[INFORMATION SHOWN]
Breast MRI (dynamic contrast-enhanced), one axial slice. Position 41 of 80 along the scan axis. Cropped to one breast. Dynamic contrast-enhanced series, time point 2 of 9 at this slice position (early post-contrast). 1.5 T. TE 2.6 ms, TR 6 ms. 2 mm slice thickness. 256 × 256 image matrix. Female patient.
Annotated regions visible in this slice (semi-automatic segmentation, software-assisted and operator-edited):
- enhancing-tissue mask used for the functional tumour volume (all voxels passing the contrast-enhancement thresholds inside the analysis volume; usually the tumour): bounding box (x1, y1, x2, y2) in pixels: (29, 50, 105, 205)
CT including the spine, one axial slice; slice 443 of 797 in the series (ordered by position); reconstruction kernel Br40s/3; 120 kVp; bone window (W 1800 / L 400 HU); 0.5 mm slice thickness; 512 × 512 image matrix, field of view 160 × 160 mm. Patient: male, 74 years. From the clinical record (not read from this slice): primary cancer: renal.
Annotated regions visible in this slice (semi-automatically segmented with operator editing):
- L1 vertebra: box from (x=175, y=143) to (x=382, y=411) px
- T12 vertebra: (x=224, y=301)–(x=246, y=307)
[/INFORMATION SHOWN]
# EXERCISE REQUIREMENTS:
The answer must be every line of the data that contains the word "vertebra".

# ANSWER SPACE:
- L1 vertebra: box from (x=175, y=143) to (x=382, y=411) px
- T12 vertebra: (x=224, y=301)–(x=246, y=307)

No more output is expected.